Foreshadowing is a hint of something to come. For example, you might note that a character who later meets an untimely end has a “grave expression” on their face.
Foreshadowing can ensure that readers won’t be disappointed when the mystery of the novel is finally revealed. The reader will remember the hint, which then makes the solution to or explanation of the mystery more plausible. Foreshadowing also can be used to provide a symbolic richness to the story. For example, John Steinbeck in “Of Mice and Men” has the character Lennie accidentally kill a mouse, a puppy, and then a woman. This hints at his own death.

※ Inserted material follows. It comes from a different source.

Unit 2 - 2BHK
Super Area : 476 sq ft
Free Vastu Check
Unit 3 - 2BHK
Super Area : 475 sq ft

This literary device can appear in a number of ways – a single word, actions by a character, the use of symbols, and so on. However used, it typically is quite subtle so as not to draw attention to itself.
The opposite of foreshadowing is the red herring, which is a hint meant to mislead readers. This frequently appears in mystery novels as figuring out who committed the crime is part of the fun of reading the novel. Closely related to foreshadowing is the flash forward, aka prolepsis, which occurs when the narrative actually jumps out of the timeline to the future.